Anne Hammarqvist from Sweden stewarding for the Judge (David Newman)

Anne with two visitors from Norway - Eli and Heidi

Thursday, 30 May 2019

Zonal Pelargonium "Carmel" - and my method of taking cuttings


"Carmel" zonal pelargonium
 There are two zonal pelargoniums named "Carmel" in the International Pelargonium Register. This one was introduced by Schmidt in the USA before 1939 and is a sport from 'Alice of Vincennes'.  The single white flowers are edged in cherry red, making this a most attractive and distinctive flower.

I have been a bit busy this past month.  I did not cut back all of my pelargoniums in the autumn, so I have been catching up now. This does mean I will miss out on some early flowers this year, but they should catch up later in the year. 

So having cut back the plants means I have also been taking cuttings and I wanted to show you what
I have been using quite successfully for the past year. 

The cutting medium I use is more or less 50/50 coir and vermiculite.  I use a coir brick which I soak in water and when it has soaked up the water and looks just dampish I add vermiculite and mix to together.  If I don't use it all and it dries out I can reconstitute it easily with some more water.

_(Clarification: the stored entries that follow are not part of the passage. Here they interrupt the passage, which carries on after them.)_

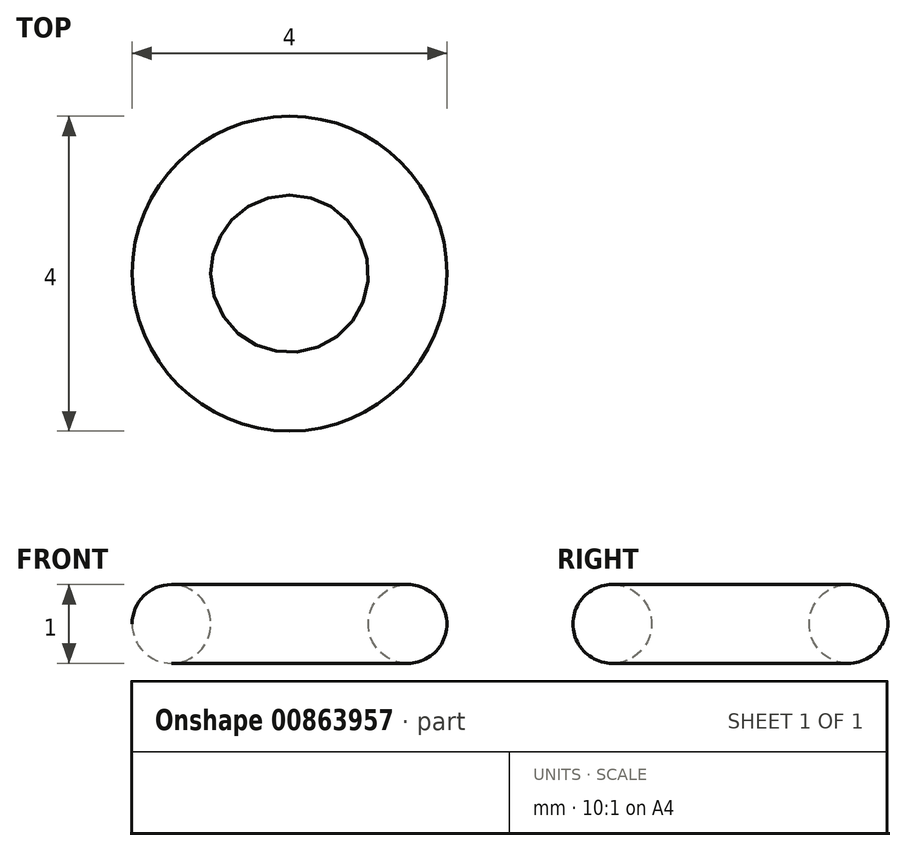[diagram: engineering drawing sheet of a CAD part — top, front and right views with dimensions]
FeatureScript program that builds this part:
annotation { "Feature Type Name" : "Feature", "Feature Type Description" : "" }
export const myFeature = defineFeature(function(context is Context, id is Id, definition is map)
    precondition{}
    {
        {
            var Q0;
            Q0=qCreatedBy(makeId("Front.planeOp"),FACE);
            var sketch = newSketch(context, id + "F0", { "sketchPlane" : qUnion([Q0])});
            skCircle(sketch, "E0", {"center": v(-1.5, 0) * mm, "radius": 0.5 * mm});
            skSolve(sketch);
        }
        {
            var Q0;
            Q0=qCreatedBy(makeId("Front.planeOp"),FACE);
            var sketch = newSketch(context, id + "F1", { "sketchPlane" : qUnion([Q0])});
            skLineSegment(sketch, "E1", {"start": v(0, 0) * mm, "end": v(0, 22.55) * mm});
            skSolve(sketch);
        }
        {
            var Q0;
            Q0=makeQuery(id+"F0.imprint","IMPRINT",FACE,{"disambiguationData":[TD([[makeQuery(id+"F0.imprint","IMPRINT",EDGE,{"derivedFrom":sQuery(id+"F0.wireOp",EDGE,"E0")}),1.0]])]});
            var Q1;
            Q1=sQuery(id+"F1.wireOp",EDGE,"E1");
            revolve(context, id + "F2", {"surfaceOperationType" : NewSurfaceOperationType.NEW, "entities" : qUnion([Q0]), "axis" : qUnion([Q1]), "revolveType" : RevolveType.FULL});
        }
    });
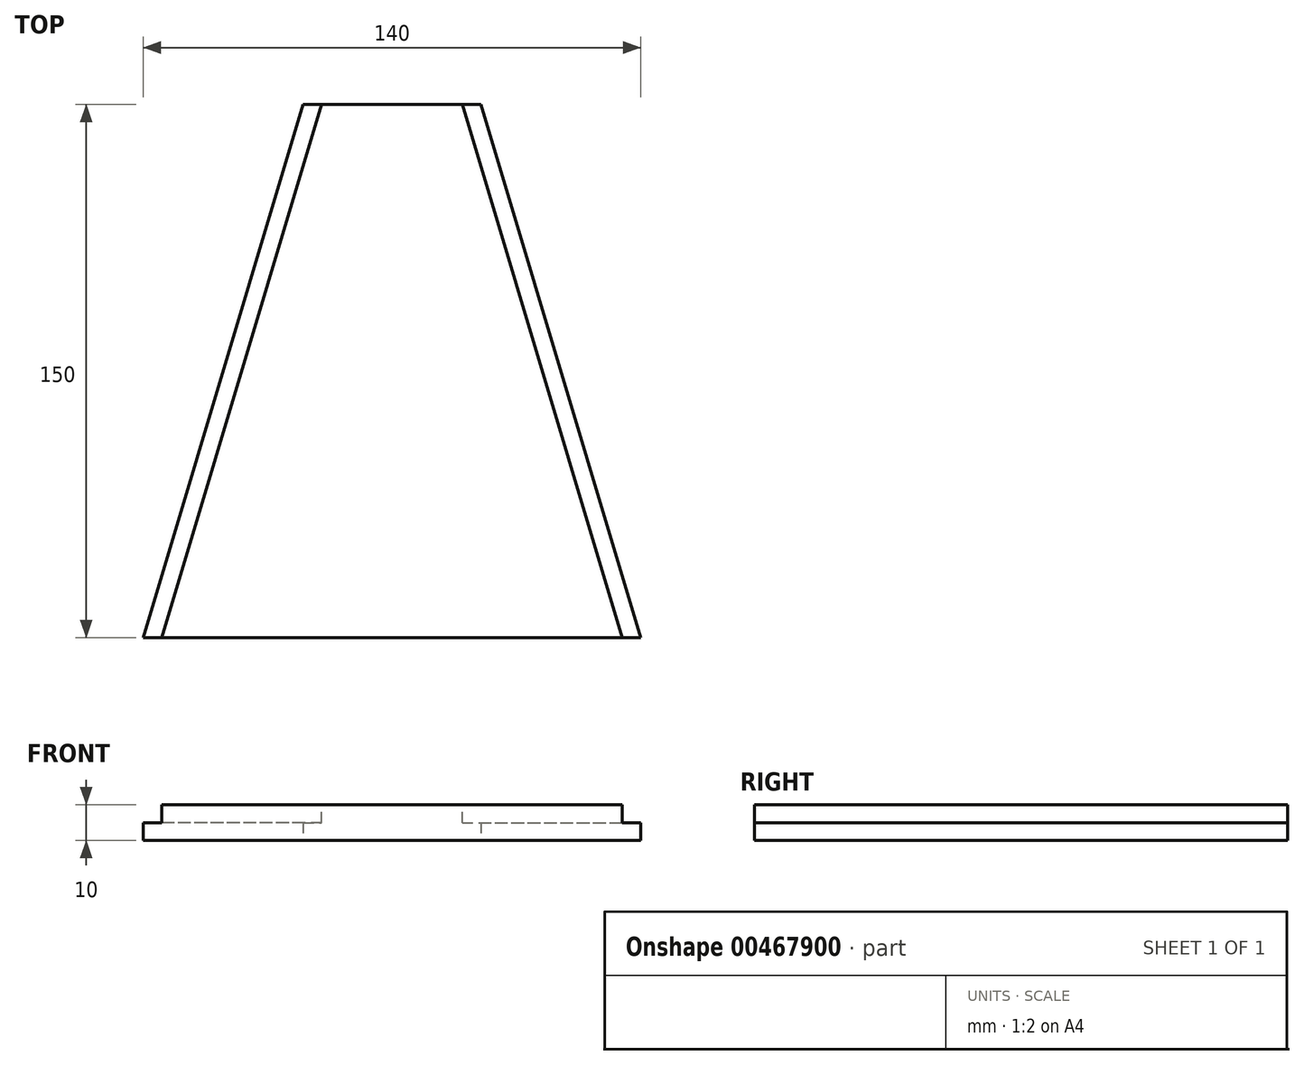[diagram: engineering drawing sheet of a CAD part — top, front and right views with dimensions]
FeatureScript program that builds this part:
annotation { "Feature Type Name" : "Feature", "Feature Type Description" : "" }
export const myFeature = defineFeature(function(context is Context, id is Id, definition is map)
    precondition{}
    {
        {
            var Q0;
            Q0=qCreatedBy(makeId("Top.planeOp"),FACE);
            var sketch = newSketch(context, id + "F0", { "sketchPlane" : qUnion([Q0])});
            skLineSegment(sketch, "E0.bottom", {"start": v(-5.02, 74.92) * mm, "end": v(44.98, 74.92) * mm});
            skLineSegment(sketch, "E0.top", {"start": v(-50.02, -75.08) * mm, "end": v(89.98, -75.08) * mm});
            skLineSegment(sketch, "E1.top", {"start": v(-5.02, -75.08) * mm, "end": v(44.98, -75.08) * mm});
            skLineSegment(sketch, "E2", {"start": v(-5.02, 74.92) * mm, "end": v(-50.02, -75.08) * mm});
            skLineSegment(sketch, "E3", {"start": v(44.98, 74.92) * mm, "end": v(89.98, -75.08) * mm});
            skSolve(sketch);
        }
        {
            var Q0;
            Q0 = qSketchRegion(id + "F0", true);
            extrude(context, id + "F1", {"entities" : qUnion([Q0]), "depth" : 10 * mm});
        }
        {
            var Q0;
            Q0=makeQuery(id+"F1.opExtrude","CAP_FACE",FACE,{"disambiguationData":[OSD([sQuery(id+"F0.wireOp",EDGE,"E0.top"),sQuery(id+"F0.wireOp",EDGE,"E0.bottom"),sQuery(id+"F0.wireOp",EDGE,"E1.top"),sQuery(id+"F0.wireOp",EDGE,"E2"),sQuery(id+"F0.wireOp",EDGE,"E3")])],"isStart":false});
            var sketch = newSketch(context, id + "F2", { "sketchPlane" : qUnion([Q0])});
            skLineSegment(sketch, "E4", {"start": v(39.76, 74.92) * mm, "end": v(84.76, -75.08) * mm});
            skLineSegment(sketch, "E5", {"start": v(39.76, 74.92) * mm, "end": v(44.98, 74.92) * mm});
            skLineSegment(sketch, "E6", {"start": v(44.98, 74.92) * mm, "end": v(89.98, -75.08) * mm});
            skLineSegment(sketch, "E7", {"start": v(89.98, -75.08) * mm, "end": v(84.76, -75.08) * mm});
            skLineSegment(sketch, "E8", {"start": v(0.2, 74.92) * mm, "end": v(-44.8, -75.08) * mm});
            skLineSegment(sketch, "E9", {"start": v(0.2, 74.92) * mm, "end": v(-5.02, 74.92) * mm});
            skLineSegment(sketch, "E10", {"start": v(-5.02, 74.92) * mm, "end": v(-50.02, -75.08) * mm});
            skLineSegment(sketch, "E11", {"start": v(-50.02, -75.08) * mm, "end": v(-44.8, -75.08) * mm});
            skSolve(sketch);
        }
        {
            var Q0;
            Q0 = qSketchRegion(id + "F2", true);
            extrude(context, id + "F3", {"entities" : qUnion([Q0]), "operationType" : NewBodyOperationType.REMOVE, "oppositeDirection" : true, "depth" : 5 * mm});
        }
        {
            var Q0;
            Q0 = qSketchRegion(id + "F2", true);
            extrude(context, id + "F4", {"entities" : qUnion([Q0]), "operationType" : NewBodyOperationType.REMOVE, "oppositeDirection" : true, "depth" : 5 * mm});
        }
    });
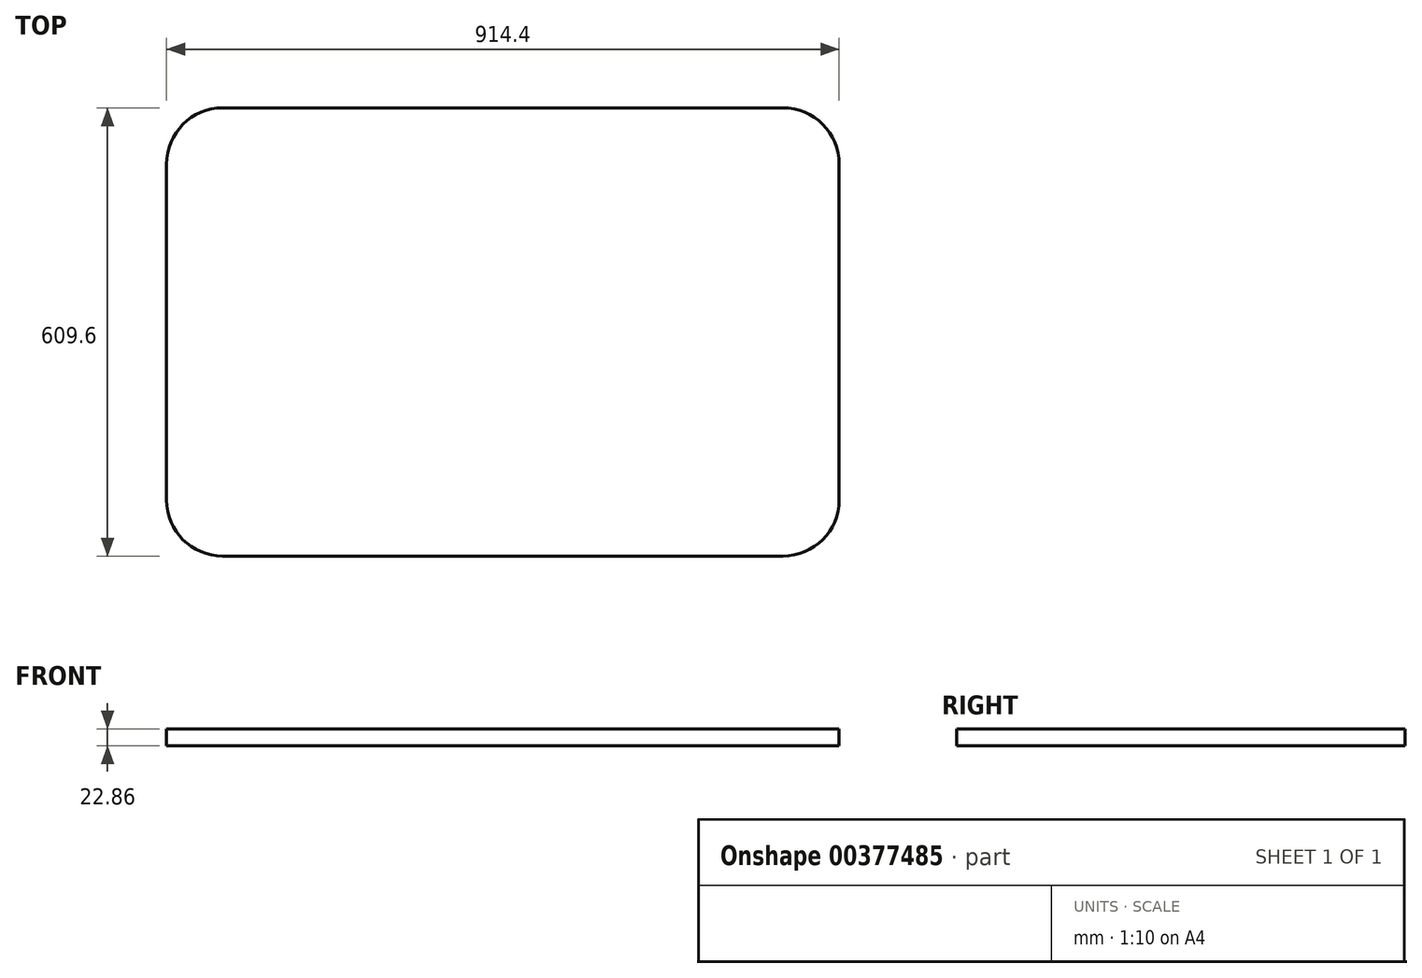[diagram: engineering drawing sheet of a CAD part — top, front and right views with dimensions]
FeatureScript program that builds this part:
annotation { "Feature Type Name" : "Feature", "Feature Type Description" : "" }
export const myFeature = defineFeature(function(context is Context, id is Id, definition is map)
    precondition{}
    {
        {
            var Q0;
            Q0=qCreatedBy(makeId("Top.planeOp"),FACE);
            var sketch = newSketch(context, id + "F0", { "sketchPlane" : qUnion([Q0])});
            skLineSegment(sketch, "E0.bottom", {"start": v(76.2, 0) * mm, "end": v(838.2, 0) * mm});
            skLineSegment(sketch, "E0.top", {"start": v(76.2, 609.6) * mm, "end": v(838.2, 609.6) * mm});
            skLineSegment(sketch, "E0.left", {"start": v(0, 76.2) * mm, "end": v(0, 533.4) * mm});
            skLineSegment(sketch, "E0.right", {"start": v(914.4, 76.2) * mm, "end": v(914.4, 533.4) * mm});
            skPoint(sketch, "E1.visualSharp", {"position": v(0, 609.6) * mm});
            skArc(sketch, "E1.filletArc", {"start": v(76.2, 609.6) * mm, "mid": v(22.32, 587.28) * mm, "end": v(0, 533.4) * mm});
            skPoint(sketch, "E2.visualSharp", {"position": v(914.4, 609.6) * mm});
            skArc(sketch, "E2.filletArc", {"start": v(914.4, 533.4) * mm, "mid": v(892.08, 587.28) * mm, "end": v(838.2, 609.6) * mm});
            skPoint(sketch, "E3.visualSharp", {"position": v(914.4, 0) * mm});
            skArc(sketch, "E3.filletArc", {"start": v(838.2, 0) * mm, "mid": v(892.08, 22.32) * mm, "end": v(914.4, 76.2) * mm});
            skPoint(sketch, "E4.visualSharp", {"position": v(0, 0) * mm});
            skArc(sketch, "E4.filletArc", {"start": v(0, 76.2) * mm, "mid": v(22.32, 22.32) * mm, "end": v(76.2, 0) * mm});
            skSolve(sketch);
        }
        {
            var Q0;
            Q0 = qSketchRegion(id + "F0", true);
            extrude(context, id + "F1", {"entities" : qUnion([Q0]), "depth" : 22.86 * mm, "offsetDistance" : 25.4 * mm});
        }
    });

The containers I use are 2" Net Pots - mainly used for hydroponics or aquatics. The pots are very cheap and easy to obtain on eBay.   I find these easy to fill and they come with a tray to hold them in the propagator.  The advantage for me is that I can see when the cuttings are rooted.  If you look at the photo you can see the roots that are searching for water.


Whether I use any hormone on the cutting really depends on what I am taking a cutting of, and time of year.   In summer for zonals I rarely use anything - just pop them in the pots.  I sometimes use Clonex, but most often I use White Willow Bark Powder, which can be ordered online.

Please let me know in the comments your own tried and tested method of taking cuttings.

Tuesday, 23 April 2019

Regal Pelargonium "Anne Hoystead"



The dark red upper petals and slightly deeper red lower petals of regal pelargonium "Anne Hoystead" look stunning with the sun shining on them.     "Anne Hoystead" was raised in Australia in 1982 by the late Des Saddington.

I've been potting on rooted cuttings and taking more cuttings.   Time ran out for me at the end of last summer and I didn't cut back as many plants as I should have.  So, I am ashamed to say I have a lot, yes a lot, of very leggy plants. So these are the ones I have been taking cuttings from.   I might get flowers on them later in the year.   I'll let you now.